The embodiments of the present invention have been described above. However, this is merely an example, and various modifications and other equivalents will be made by those having ordinary knowledge in the technical field to which the present invention belongs. It will be appreciated that embodiments are possible. Accordingly, the true technical protection scope of the present invention should be determined by the claims set forth below.

Claims (6)

A silver salt reduction step (S2) including a reaction solution preparation step (S21) for preparing a reaction solution containing silver ions, a reducing agent and a phosphate compound, and a precipitation step (S22) for reacting the reaction solution to obtain silver powder. The reaction solution prepared in the reaction solution preparation step (S21) includes an aqueous solution or slurry containing the silver ions and a phosphate compound, and then an aqueous solution containing a reducing agent.
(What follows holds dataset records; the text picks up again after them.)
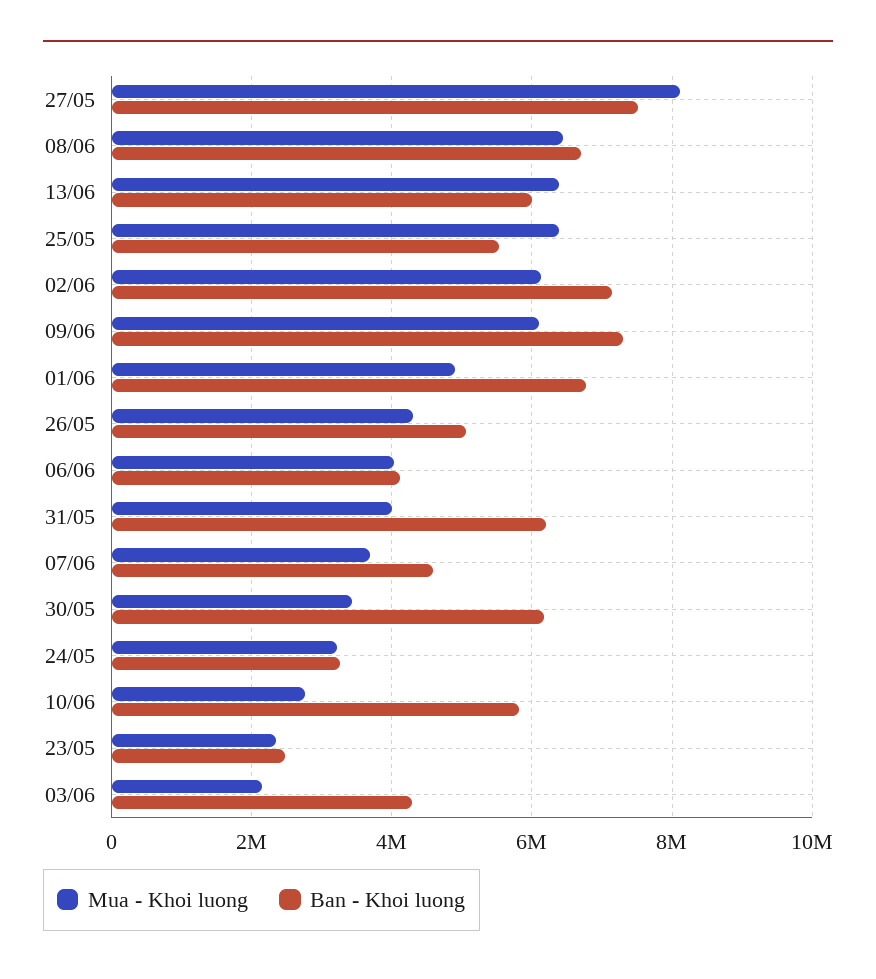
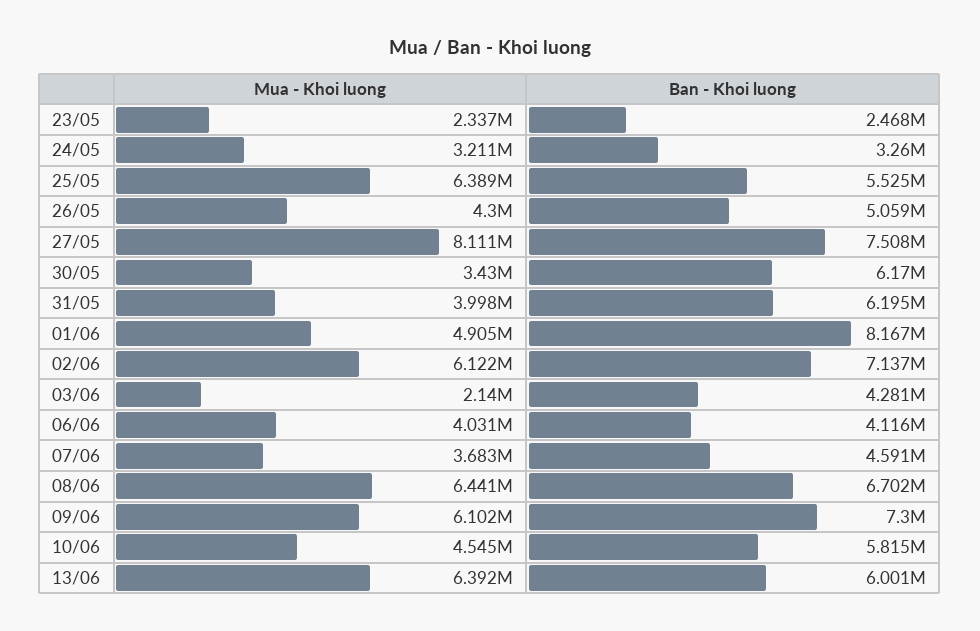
  {
    "Mua - Khoi luong": {
      "27/05": 8111000,
      "08/06": 6441000,
      "13/06": 6392000,
      "25/05": 6389000,
      "02/06": 6122000,
      "09/06": 6102000,
      "01/06": 4905000,
      "26/05": 4300000,
      "06/06": 4031000,
      "31/05": 3998000,
      "07/06": 3683000,
      "30/05": 3430000,
      "24/05": 3211000,
-     "10/06": 2800000,
+     "10/06": 4545000,
      "23/05": 2337000,
      "03/06": 2140000
    },
    "Ban - Khoi luong": {
      "27/05": 7508000,
      "08/06": 6702000,
      "13/06": 6001000,
      "25/05": 5525000,
      "02/06": 7137000,
      "09/06": 7300000,
-     "01/06": 6800000,
+     "01/06": 8167000,
      "26/05": 5059000,
      "06/06": 4116000,
      "31/05": 6195000,
      "07/06": 4591000,
      "30/05": 6170000,
      "24/05": 3260000,
      "10/06": 5815000,
      "23/05": 2468000,
      "03/06": 4281000
    }
  }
The silver powder has a crystallite diameter in the range of 250 to 600% and a phosphorus (P) content of 0.002 to 0.00. A method for producing silver powder , which is within the range of 03% by weight . The method for producing silver powder according to claim 1, wherein the phosphoric acid compound is selected from at least one of hypophosphite, phosphite, phosphate and polyphosphate.     The method for producing silver powder according to claim 1, wherein the phosphoric acid compound is pyrophosphate.     The method for producing a silver powder according to claim 1, wherein the silver ions are in the form of a silver complex salt obtained by adding ammonia to silver nitrate.     The method for producing a silver powder according to claim 1, wherein the reducing agent is selected from at least one of hydroquinone, ascorbic acid, alkanolamine, hydrazine, and formalin.     2. The method for producing a silver powder according to claim 1, wherein the phosphoric acid compound is contained within a range of 0.01 to 1.0 part by weight with respect to 100 parts by weight of silver ions.